Do teams play worse after a time zone change?

According to a resent research presentation by a Baltimore sleep scientist, baseball teams that have recently travelled across time zones play worse than otherwise.

It's called "Measuring Circadian Advantage in Major League Baseball: A 10-Year Retrospective Study," by W. Christopher Winter, M.D. It was funded by MLB.

The study was presented at a conference on June 10, but I can't find it online. (That drives me nuts -- the study is quoted by a whole bunch of press releases, the author is quoted directly, but the actual paper isn't publicly available? What's with that?)

The Scientific American writeup quotes the results this way: if a team travels three time zones west (like from New York to San Francisco), its chance of winning would be

-- 40% on the first day
-- 47% on the second day
-- 48% on the third day
-- 50% on the fourth day

That, I assume, doesn't include home field advantage.

The article does imply, near the end, that the first game of three-time-zone trip happened only 160 times in the 10 years of the study. That's a 64-96 record for the tripping team. That works out to about 2.5 SDs away from .500, which is statistically significant. But it depends on the study having controlled for the quality of the teams and home field advantage.

I have a vague feeling that I've seen studies that checked the time-zone theory of home field advantage, and couldn't find any effect. But I'm not sure. In any case, when the study becomes available, I'll take a look at it.

(Hat tip: Freakonomics)

UPDATE: This article has more details, and it seems like the data doesn't support the conclusion. Here's the summary:

Approximately 79.1 percent of the games analyzed (19,084 of 24,133 games) were played between teams at equal circadian times. The remaining 5,046 games featured teams with different circadian times. In these games, the team with the circadian advantage won 2,621 games (51.9 percent). However, 3,681 of these 5,046 games were also played with a home field advantage. In isolating games in which the away team held the circadian advantage (1,365 games), the away team won 619 games (45.3 percent).

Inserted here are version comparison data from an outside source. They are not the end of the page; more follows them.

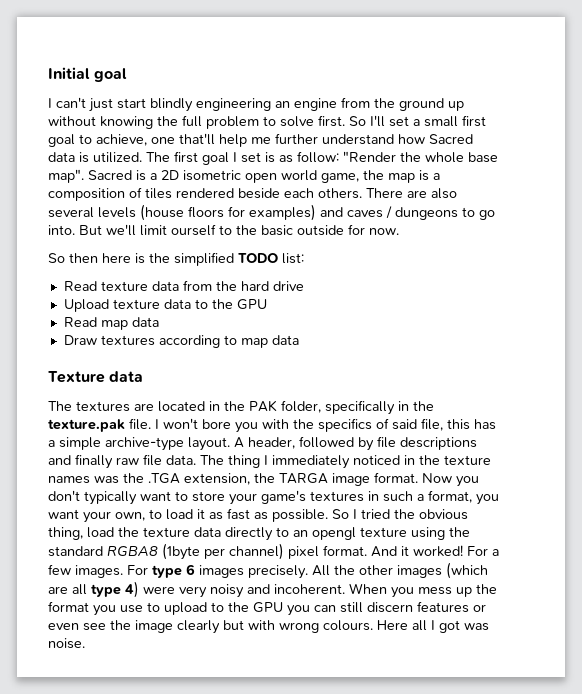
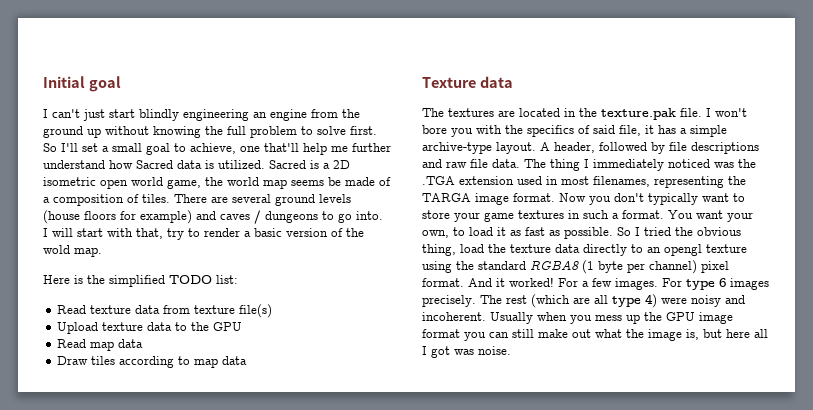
[462,115,486,127] first -> (142, 147) none
[146,151,498,165] [48,169,84,183] The first goal I set is as follow: "Render the whole base map". -> (265, 164) none
[388,170,440,183] [48,187,457,201] [48,207,94,218] map is a composition of tiles rendered beside each others. There are also several -> [227,177,391,189] [43,194,315,206] world map seems be made of a composition of tiles. There are several ground
[249,204,316,221] examples) -> [140,210,192,224] example)
[79,224,399,236] [48,253,131,263] But we'll limit ourself to the basic outside for now. // So then here -> [43,228,364,240] [43,245,102,257] [43,275,70,284] I will start with that, try to render a basic version of the wold map. // Here
[215,281,304,291] the hard drive -> [194,304,273,318] texture file(s)
[100,335,155,346] textures -> [91,356,116,365] tiles
[249,400,434,415] PAK folder, specifically in the -> (597, 112) none
[447,419,470,430] this -> [645,125,654,134] it
[75,454,113,469] finally -> (442, 163) none
[404,455,491,465] [48,473,250,485] in the texture names was the .TGA extension, -> [714,159,756,168] [422,176,724,188] was the .TGA extension used in most filenames, representing
[261,490,306,504] game's -> [484,212,514,222] game
[428,490,499,505] format, you -> [622,210,693,219] format. You
[162,543,200,560] (1byte -> [582,260,623,274] (1 byte
[312,565,442,578] All the other images -> [480,295,527,304] The rest
[179,586,207,598] very -> (687, 300) none
[349,583,387,594] When -> [490,312,567,324] Usually when
[48,601,486,616] [48,620,408,634] format you use to upload to the GPU you can still discern features or even see the image clearly but with wrong colours. Here -> [666,312,733,324] [422,329,750,341] GPU image format you can still make out what the image is, but here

From this, we can figure that:

When the road team had the "circadian advantage" -- meaning the home team had to travel more time zones to get to the game -- the disadvantaged home team's winning percentage was 54.7% (746-619), almost exactly the normal home field advantage.

When the home team had the circadian advantage, they were 2002-1679, for 54.4% -- again almost exactly the normal home field advantage, and almost exactly the same HFA they had when the other team had the circadian advantage!
In bold:

Home teams were .544 with circadian advantage;
Home teams were .547 with circadian disadvantage.

So, basically, the study's data show that time zone travel doesn't matter at all. The apparent difference is completely caused by the fact that teams that have recently travelled are more likely to be road teams.